**WHAT IS EXPECTED:**
Copy out each line containing "oCarry" from the entries below.

**DATA TO USE:**
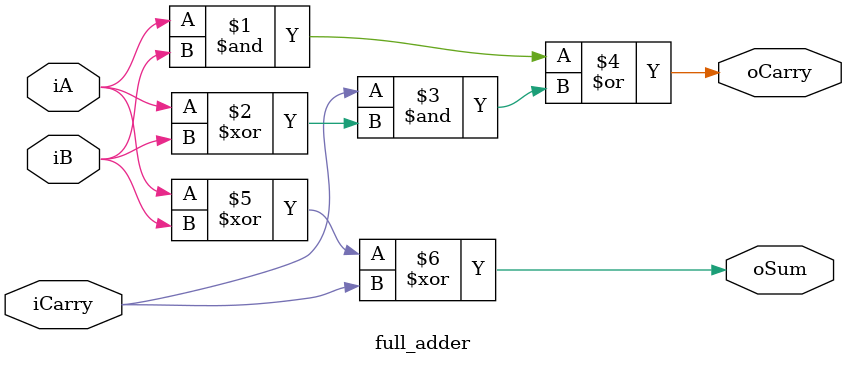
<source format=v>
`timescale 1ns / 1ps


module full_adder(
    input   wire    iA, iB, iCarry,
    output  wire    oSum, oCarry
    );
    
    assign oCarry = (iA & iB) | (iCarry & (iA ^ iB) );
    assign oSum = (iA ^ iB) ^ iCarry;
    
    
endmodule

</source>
==
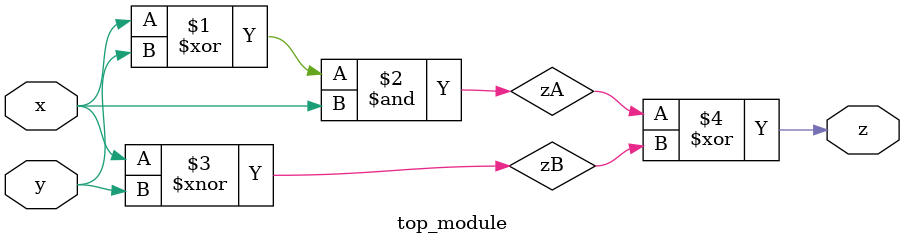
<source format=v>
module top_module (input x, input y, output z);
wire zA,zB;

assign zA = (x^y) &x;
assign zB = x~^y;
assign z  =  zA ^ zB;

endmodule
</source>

**ANSWER SECTION:**
    output  wire    oSum, oCarry
    assign oCarry = (iA & iB) | (iCarry & (iA ^ iB) );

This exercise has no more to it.